IBIA CEO Khalid Ali also welcomed the new partnership. He said cooperation is a “vital” part of any integrity monitoring and investigatory framework.

“The IBIA is happy to be able to strengthen its relationship with the AFC through this important information sharing collaboration,” Ali said. “For its part, the IBIA will seek to safeguard the AFC ecosystem by utilising the monitoring of its members’ global customer account activity, which covers over $300bn in sports betting per annum.”

The AFC joins a long list of sports organisations working with the IBIA on the monitoring of events, including football’s Fifa and Uefa, as well as the International Olympic Committee. The IBIA also partners with a large number of betting operators to tackle corruption in sport.

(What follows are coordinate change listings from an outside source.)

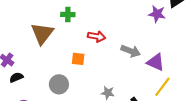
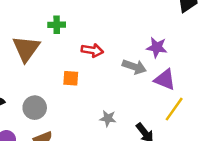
purple star: (157, 14) -> (157, 47), moved
gray circle: (59, 84) -> (35, 108), moved

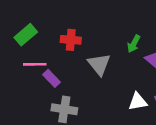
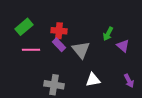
purple rectangle: (51, 78) -> (59, 45), moved
white triangle: (138, 102) -> (93, 80), moved

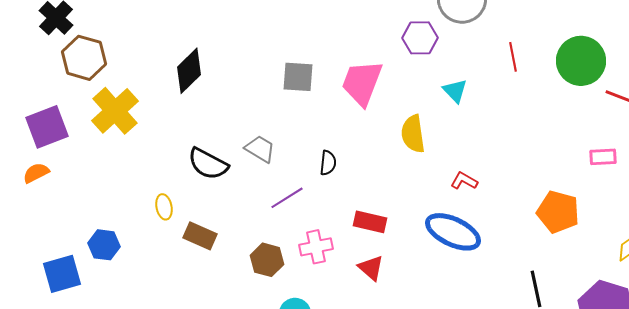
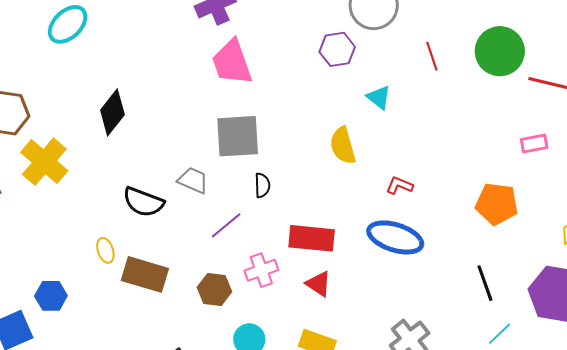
gray square: (298, 77) -> (238, 136), moved, size x1.4
pink trapezoid: (362, 83) -> (232, 62), moved, turned -33
red rectangle: (370, 222) -> (312, 238), size x1.4
brown rectangle: (200, 236) -> (145, 274), size x1.4

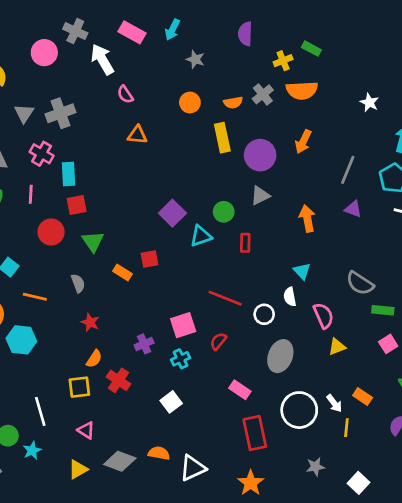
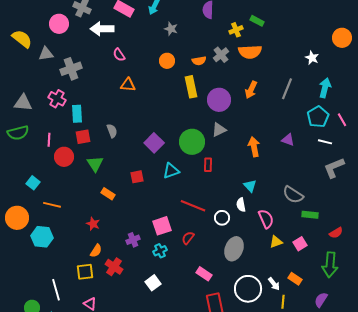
white arrow: (102, 59) -> (102, 29), turned -60
white star: (369, 103) -> (312, 58), moved
gray triangle: (24, 113) -> (46, 54), moved, turned 49
gray line: (348, 170) -> (287, 89), moved
pink line: (31, 194) -> (49, 140), moved
green circle: (224, 212) -> (192, 142), size x1.6
cyan triangle: (201, 236) -> (171, 171), moved
orange rectangle: (123, 272) -> (108, 194), moved
gray semicircle: (78, 283) -> (112, 131), moved
pink square: (388, 344) -> (300, 244), moved

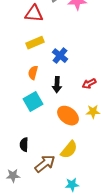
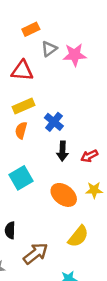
orange semicircle: (33, 73) -> (21, 130), moved
black arrow: (57, 85) -> (62, 151), moved
yellow semicircle: (69, 150) -> (78, 236), moved

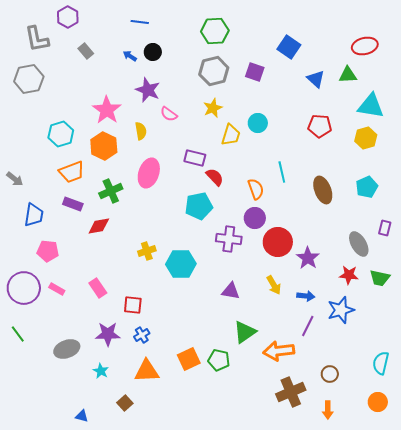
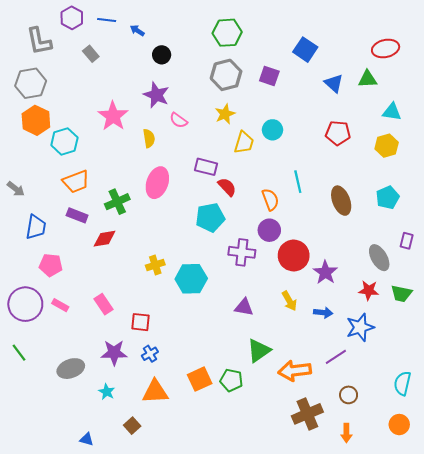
blue line: (140, 22) -> (107, 20), moved
blue arrow: (130, 56) -> (137, 31), moved
cyan triangle: (371, 106) -> (392, 112), size x0.7
orange hexagon: (104, 146) -> (36, 120), moved
purple line: (308, 326) -> (336, 357), moved, turned 30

Football corruption remains a concern for IBIA

Football remains one of the main sports of concern in terms of corruption for the IBIA. In its latest Integrity Report for Q2, football drew the second-highest number of betting alerts (16) of all sports.

However, it was esports that took top spot with 48 alerts, compared to one alert in Q2 last year. The IBIA noted a single esports case related to suspicious betting activity on 68 esoccer matches played in Q1 and Q2.

A total of 90 alerts were noted in Q2. Other sports that drew alerts include table tennis with 12, nine alerts relating to tennis and two for badminton. In addition, handball, boxing and padel drew one alert each.